• **PROBLEM DESCRIPTION**: In the text on future work for floating offshore wind maintenance, why are self-hoisting cranes expected to have higher availability than specialized vessels?

• **TEXT SECTION**:
* start *
It is important to note that the developed methodology for motion-based operability assessment has been demonstrated specifically for MCR operations at floating wind farms, as these limits are deemed critical for such activities. As the market evolves, these motion limits are expected to become well established for a broader range of operations, including preventive and annual maintenance campaigns. Incorporating a motion-based operability assessment into these operations would enhance the accuracy of O&M model estimations, leading to more efficient planning and safer execution of tasks across the FOWT sector.

6. Future Works

Building on these findings, several key areas warrant further exploration to enhance the discussions related to O&M cost modeling for FOWTs:
  • Incorporating Availability and Market Constraints: The current analysis assumes full vessel availability for all maintenance strategies, which simplifies the modeling process. However, in practice, the availability of specialized vessels (like SSCVs), is likely to be limited due to high demand in the offshore market. In contrast, self-hoisting cranes, along with their purpose-built platforms designed for specific FOWT types, are anticipated to have higher availability as they only require small supporting vessels for transportation. Similarly, the availability of critical spare parts may be constrained, leading to extended repair times. The scarcity of both vessels and spare parts can result in increased downtime and revenue losses, particularly as the floating offshore wind turbine (FOWT) market continues to grow.
    To provide a more accurate representation of real-world conditions, future research should incorporate constraints related to vessel and spare parts availability into O&M simulations. This could include modeling different scenarios, such as shortages and scheduling conflicts, to assess the economic and operational impacts more realistically. Such simulations would be particularly valuable in a competitive market, where resource availability is a critical factor in the success of offshore projects.
    Additionally, port logistics and quayside operations have been excluded from the current analysis. These logistical processes can significantly affect the overall maintenance timeline and costs, especially in congested or underdeveloped ports. By incorporating port logistics and quayside operations into future simulations, the full scope of potential bottlenecks in the O&M process can be captured, leading to a more comprehensive evaluation of the operational challenges in offshore wind farm maintenance.
  • Quantifying Greenhouse Gas (GHG) Emissions: While this study focused on cost efficiency, the environmental impact, particularly in terms of fuel consumption and GHG emissions, is also crucial. Deep-water operations like T2P require more fuel, resulting in higher emissions. Future research should quantify GHG emissions for different O&M activities using comprehensive GHG assessment methods. This would provide a more holistic view of the sustainability of various maintenance actions.
* end *
• **EXTRACTED RECORDS**:
* start *
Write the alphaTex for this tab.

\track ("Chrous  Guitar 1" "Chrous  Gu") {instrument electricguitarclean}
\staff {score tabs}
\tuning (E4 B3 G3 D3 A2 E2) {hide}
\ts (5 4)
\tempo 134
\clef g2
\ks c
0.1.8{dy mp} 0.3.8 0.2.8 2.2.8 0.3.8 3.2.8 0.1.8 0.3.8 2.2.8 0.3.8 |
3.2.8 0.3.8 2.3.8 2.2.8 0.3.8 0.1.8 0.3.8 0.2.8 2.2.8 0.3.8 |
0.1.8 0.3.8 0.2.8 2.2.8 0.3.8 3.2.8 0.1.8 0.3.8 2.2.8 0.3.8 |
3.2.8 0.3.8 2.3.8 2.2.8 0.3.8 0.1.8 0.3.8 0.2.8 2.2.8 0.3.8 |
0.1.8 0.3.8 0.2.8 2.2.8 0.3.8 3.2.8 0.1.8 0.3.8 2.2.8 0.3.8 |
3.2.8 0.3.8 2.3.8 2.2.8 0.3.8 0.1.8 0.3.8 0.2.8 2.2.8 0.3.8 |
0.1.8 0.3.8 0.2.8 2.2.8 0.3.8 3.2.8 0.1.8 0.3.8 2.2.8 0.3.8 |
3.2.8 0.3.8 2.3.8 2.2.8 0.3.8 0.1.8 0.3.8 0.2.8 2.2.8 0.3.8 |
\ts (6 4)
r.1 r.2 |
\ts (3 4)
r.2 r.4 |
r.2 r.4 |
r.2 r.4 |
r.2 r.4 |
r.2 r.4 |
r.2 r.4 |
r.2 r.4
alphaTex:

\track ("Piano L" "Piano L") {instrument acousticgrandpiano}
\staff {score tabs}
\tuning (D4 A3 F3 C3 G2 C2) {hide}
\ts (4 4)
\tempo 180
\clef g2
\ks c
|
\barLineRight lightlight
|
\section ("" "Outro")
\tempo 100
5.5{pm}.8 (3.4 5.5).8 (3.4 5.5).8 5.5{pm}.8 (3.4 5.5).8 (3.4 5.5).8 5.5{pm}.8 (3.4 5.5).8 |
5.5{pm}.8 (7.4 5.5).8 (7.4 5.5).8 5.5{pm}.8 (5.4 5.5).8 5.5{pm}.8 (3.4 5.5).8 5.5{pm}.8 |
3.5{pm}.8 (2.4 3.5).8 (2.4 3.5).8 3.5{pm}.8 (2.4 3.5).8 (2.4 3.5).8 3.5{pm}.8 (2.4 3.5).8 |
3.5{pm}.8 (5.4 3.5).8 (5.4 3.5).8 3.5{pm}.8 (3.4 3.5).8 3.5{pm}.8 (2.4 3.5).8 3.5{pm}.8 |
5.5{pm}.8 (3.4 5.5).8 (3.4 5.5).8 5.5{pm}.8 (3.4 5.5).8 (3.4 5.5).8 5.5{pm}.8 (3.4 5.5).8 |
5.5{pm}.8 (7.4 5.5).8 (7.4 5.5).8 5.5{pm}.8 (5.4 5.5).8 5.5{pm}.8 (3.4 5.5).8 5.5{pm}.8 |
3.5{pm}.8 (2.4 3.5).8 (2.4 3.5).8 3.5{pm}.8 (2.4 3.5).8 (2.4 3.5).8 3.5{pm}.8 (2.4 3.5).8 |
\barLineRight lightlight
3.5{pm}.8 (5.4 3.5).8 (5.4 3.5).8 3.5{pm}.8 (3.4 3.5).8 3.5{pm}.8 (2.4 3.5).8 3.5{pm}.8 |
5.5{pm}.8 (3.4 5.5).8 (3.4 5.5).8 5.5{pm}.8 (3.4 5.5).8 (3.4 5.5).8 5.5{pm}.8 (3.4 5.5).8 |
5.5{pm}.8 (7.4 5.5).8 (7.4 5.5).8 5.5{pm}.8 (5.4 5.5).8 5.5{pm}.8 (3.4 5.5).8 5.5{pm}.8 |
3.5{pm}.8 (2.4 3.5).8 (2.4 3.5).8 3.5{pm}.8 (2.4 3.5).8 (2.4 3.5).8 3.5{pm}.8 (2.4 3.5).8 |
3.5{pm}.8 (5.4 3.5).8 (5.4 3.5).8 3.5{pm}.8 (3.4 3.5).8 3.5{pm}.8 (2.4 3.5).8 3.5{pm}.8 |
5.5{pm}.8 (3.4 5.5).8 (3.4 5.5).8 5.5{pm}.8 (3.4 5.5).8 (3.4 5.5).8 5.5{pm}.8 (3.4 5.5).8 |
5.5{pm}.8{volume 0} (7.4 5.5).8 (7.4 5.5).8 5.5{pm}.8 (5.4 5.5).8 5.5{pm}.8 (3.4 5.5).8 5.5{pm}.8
* end *
• **SOLUTION TO THE PROBLEM**: They only require small supporting vessels for transportation.